Transcribe every line of text in the records below without alteration, and leave the pictures out of your answer.

Start of MATERIALS PROVIDED

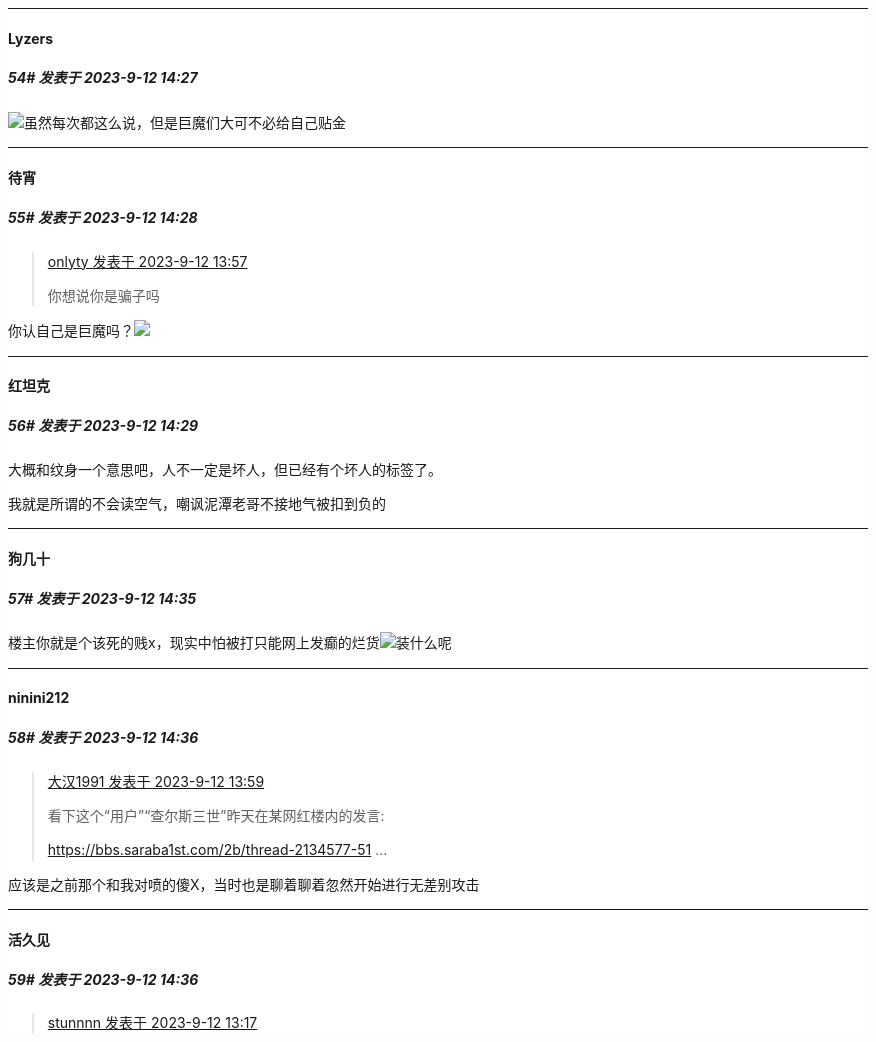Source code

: *****

####  Lyzers  
##### 54#       发表于 2023-9-12 14:27

<img src="https://static.saraba1st.com/image/smiley/face2017/245.png" referrerpolicy="no-referrer">虽然每次都这么说，但是巨魔们大可不必给自己贴金

*****

####  待宵  
##### 55#       发表于 2023-9-12 14:28

<blockquote><a href="httphttps://bbs.saraba1st.com/2b/forum.php?mod=redirect&amp;goto=findpost&amp;pid=62377562&amp;ptid=2152420" target="_blank">onlyty 发表于 2023-9-12 13:57</a>

你想说你是骗子吗</blockquote>
你认自己是巨魔吗？<img src="https://static.saraba1st.com/image/smiley/face2017/124.png" referrerpolicy="no-referrer">

*****

####  红坦克  
##### 56#       发表于 2023-9-12 14:29

大概和纹身一个意思吧，人不一定是坏人，但已经有个坏人的标签了。

我就是所谓的不会读空气，嘲讽泥潭老哥不接地气被扣到负的

*****

####  狗几十  
##### 57#       发表于 2023-9-12 14:35

楼主你就是个该死的贱x，现实中怕被打只能网上发癫的烂货<img src="https://static.saraba1st.com/image/smiley/face2017/037.png" referrerpolicy="no-referrer">装什么呢

*****

####  ninini212  
##### 58#       发表于 2023-9-12 14:36

<blockquote><a href="httphttps://bbs.saraba1st.com/2b/forum.php?mod=redirect&amp;goto=findpost&amp;pid=62377581&amp;ptid=2152420" target="_blank">大汉1991 发表于 2023-9-12 13:59</a>

看下这个“用户”“查尔斯三世”昨天在某网红楼内的发言:

https://bbs.saraba1st.com/2b/thread-2134577-51 ...</blockquote>
应该是之前那个和我对喷的傻X，当时也是聊着聊着忽然开始进行无差别攻击

*****

####  活久见  
##### 59#       发表于 2023-9-12 14:36

<blockquote><a href="httphttps://bbs.saraba1st.com/2b/forum.php?mod=redirect&amp;goto=findpost&amp;pid=62377233&amp;ptid=2152420" target="_blank">stunnnn 发表于 2023-9-12 13:17</a>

End of MATERIALS PROVIDED

→ **THE COMPLETED TASK**
Source code

: *****

####  Lyzers  
##### 54#       发表于 2023-9-12 14:27

<img src="https://static.saraba1st.com/image/smiley/face2017/245.png" referrerpolicy="no-referrer">虽然每次都这么说，但是巨魔们大可不必给自己贴金

*****

####  待宵  
##### 55#       发表于 2023-9-12 14:28

<blockquote><a href="httphttps://bbs.saraba1st.com/2b/forum.php?mod=redirect&amp;goto=findpost&amp;pid=62377562&amp;ptid=2152420" target="_blank">onlyty 发表于 2023-9-12 13:57</a>

你想说你是骗子吗</blockquote>
你认自己是巨魔吗？<img src="https://static.saraba1st.com/image/smiley/face2017/124.png" referrerpolicy="no-referrer">

*****

####  红坦克  
##### 56#       发表于 2023-9-12 14:29

大概和纹身一个意思吧，人不一定是坏人，但已经有个坏人的标签了。

我就是所谓的不会读空气，嘲讽泥潭老哥不接地气被扣到负的

*****

####  狗几十  
##### 57#       发表于 2023-9-12 14:35

楼主你就是个该死的贱x，现实中怕被打只能网上发癫的烂货<img src="https://static.saraba1st.com/image/smiley/face2017/037.png" referrerpolicy="no-referrer">装什么呢

*****

####  ninini212  
##### 58#       发表于 2023-9-12 14:36

<blockquote><a href="httphttps://bbs.saraba1st.com/2b/forum.php?mod=redirect&amp;goto=findpost&amp;pid=62377581&amp;ptid=2152420" target="_blank">大汉1991 发表于 2023-9-12 13:59</a>

看下这个“用户”“查尔斯三世”昨天在某网红楼内的发言:

https://bbs.saraba1st.com/2b/thread-2134577-51 ...</blockquote>
应该是之前那个和我对喷的傻X，当时也是聊着聊着忽然开始进行无差别攻击

*****

####  活久见  
##### 59#       发表于 2023-9-12 14:36

<blockquote><a href="httphttps://bbs.saraba1st.com/2b/forum.php?mod=redirect&amp;goto=findpost&amp;pid=62377233&amp;ptid=2152420" target="_blank">stunnnn 发表于 2023-9-12 13:17</a>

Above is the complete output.